=== Document extract ===
▬▬▬
To overcome some of the limitations of the IPSS which excludes patients with t-MDS, proliferative chronic myelomonocytic leukaemia and those who have received prior therapy, a group at the University of Texas M.D. Anderson Cancer Center developed a new prognostic scoring system that included all of these patients.28 This model was able to identify four prognostic groups based upon a prognostic score which included features such as age, performance status, platelet count, haemoglobin, white blood cell count, complex karyotype or chromosome 7 abnormality and prior transfusions.
Treatment
The management of patients with MDS requires consideration of several variables, including comorbidities, patient age, severity of cytopenias and the fact that the older patient population in general do not tolerate or respond to conventional therapy. The treatment for MDS is divided into two categories, high and low intensity. High-intensity treatment in general requires hospitalization and includes intensive chemotherapy and haematopoietic stem cell transplant. In contrast, low-intensity treatments are defined as those which can be performed in an outpatient setting, including haematopoietic growth factors, differentiation agents, low-intensity chemotherapy and transfusion support. Key factors in determining high- versus low-intensity treatment are a patient’s age, performance status and IPSS score. High-intensity therapies are usually considered for patients <60 years old, who have good performance status and who fall into the intermediate-2- or high-risk categories. High-intensity treatment may be considered for patients >60 years old who have good performance status and who are in the higher risk categories, but generally patients >60 years of age are considered for low-intensity therapy. Patients >60 years of age in the low- or intermediate-1-risk category are usually considered for supportive care or low-intensity therapy.
▬▬▬
=== Work item ===
Print the part of the MDS treatment text that begins at the words "To overcome some" and stops after "and prior transfusions.", copying it word for word.

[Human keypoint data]
▬▬▬
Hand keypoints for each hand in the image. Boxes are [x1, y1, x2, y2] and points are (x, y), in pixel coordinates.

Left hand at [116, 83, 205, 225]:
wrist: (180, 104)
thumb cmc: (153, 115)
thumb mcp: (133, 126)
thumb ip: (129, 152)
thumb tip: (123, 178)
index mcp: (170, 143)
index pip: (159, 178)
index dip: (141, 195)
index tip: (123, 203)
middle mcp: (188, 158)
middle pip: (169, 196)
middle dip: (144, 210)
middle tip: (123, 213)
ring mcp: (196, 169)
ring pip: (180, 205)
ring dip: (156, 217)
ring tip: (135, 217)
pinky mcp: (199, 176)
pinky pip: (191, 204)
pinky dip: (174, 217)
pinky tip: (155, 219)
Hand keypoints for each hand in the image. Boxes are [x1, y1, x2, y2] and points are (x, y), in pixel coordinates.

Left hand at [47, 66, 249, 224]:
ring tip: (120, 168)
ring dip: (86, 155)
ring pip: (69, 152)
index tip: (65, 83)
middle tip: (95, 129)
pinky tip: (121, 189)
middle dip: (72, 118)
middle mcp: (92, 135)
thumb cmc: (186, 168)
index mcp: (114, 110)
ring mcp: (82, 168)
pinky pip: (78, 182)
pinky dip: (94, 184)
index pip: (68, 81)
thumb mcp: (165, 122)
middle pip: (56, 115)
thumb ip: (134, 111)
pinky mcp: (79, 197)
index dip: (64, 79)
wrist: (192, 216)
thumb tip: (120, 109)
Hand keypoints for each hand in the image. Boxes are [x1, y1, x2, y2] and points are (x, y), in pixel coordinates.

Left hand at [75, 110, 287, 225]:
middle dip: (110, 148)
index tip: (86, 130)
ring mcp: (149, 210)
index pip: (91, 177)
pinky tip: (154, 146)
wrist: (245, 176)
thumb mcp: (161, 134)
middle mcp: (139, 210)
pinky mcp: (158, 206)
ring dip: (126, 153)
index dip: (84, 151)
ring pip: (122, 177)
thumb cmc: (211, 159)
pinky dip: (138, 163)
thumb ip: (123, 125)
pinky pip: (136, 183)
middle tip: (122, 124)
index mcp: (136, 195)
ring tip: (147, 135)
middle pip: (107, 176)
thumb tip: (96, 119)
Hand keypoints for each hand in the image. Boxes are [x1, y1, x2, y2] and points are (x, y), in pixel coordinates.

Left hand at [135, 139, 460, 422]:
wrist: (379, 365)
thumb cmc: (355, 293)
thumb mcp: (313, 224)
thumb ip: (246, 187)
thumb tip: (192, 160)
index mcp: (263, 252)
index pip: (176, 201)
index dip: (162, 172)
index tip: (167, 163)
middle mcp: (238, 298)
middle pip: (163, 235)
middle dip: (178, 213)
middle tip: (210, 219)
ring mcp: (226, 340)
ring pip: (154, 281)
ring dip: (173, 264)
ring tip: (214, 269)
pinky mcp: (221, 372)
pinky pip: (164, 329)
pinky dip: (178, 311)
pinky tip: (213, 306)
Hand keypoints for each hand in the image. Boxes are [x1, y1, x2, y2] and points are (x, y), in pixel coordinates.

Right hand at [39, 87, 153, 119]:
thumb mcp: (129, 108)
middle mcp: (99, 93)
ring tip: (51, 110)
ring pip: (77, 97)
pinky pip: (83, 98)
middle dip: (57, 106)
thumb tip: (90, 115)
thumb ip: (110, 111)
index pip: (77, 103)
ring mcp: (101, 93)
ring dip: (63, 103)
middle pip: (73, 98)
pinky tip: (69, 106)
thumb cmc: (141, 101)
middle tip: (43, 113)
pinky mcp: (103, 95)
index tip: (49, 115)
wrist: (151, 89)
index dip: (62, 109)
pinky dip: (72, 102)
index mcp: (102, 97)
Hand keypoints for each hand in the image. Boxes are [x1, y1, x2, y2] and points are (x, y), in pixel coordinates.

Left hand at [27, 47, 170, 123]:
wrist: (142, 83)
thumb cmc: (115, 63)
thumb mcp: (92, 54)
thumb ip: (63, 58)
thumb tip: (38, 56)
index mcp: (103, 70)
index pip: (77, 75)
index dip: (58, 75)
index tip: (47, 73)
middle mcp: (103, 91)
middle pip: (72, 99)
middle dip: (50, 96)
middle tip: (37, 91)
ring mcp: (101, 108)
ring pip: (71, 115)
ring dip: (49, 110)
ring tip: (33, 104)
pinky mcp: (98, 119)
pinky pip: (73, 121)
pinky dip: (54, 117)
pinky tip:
▬▬▬
=== Expected output ===
To overcome some of the limitations of the IPSS which excludes patients with t-MDS, proliferative chronic myelomonocytic leukaemia and those who have received prior therapy, a group at the University of Texas M.D. Anderson Cancer Center developed a new prognostic scoring system that included all of these patients.28 This model was able to identify four prognostic groups based upon a prognostic score which included features such as age, performance status, platelet count, haemoglobin, white blood cell count, complex karyotype or chromosome 7 abnormality and prior transfusions.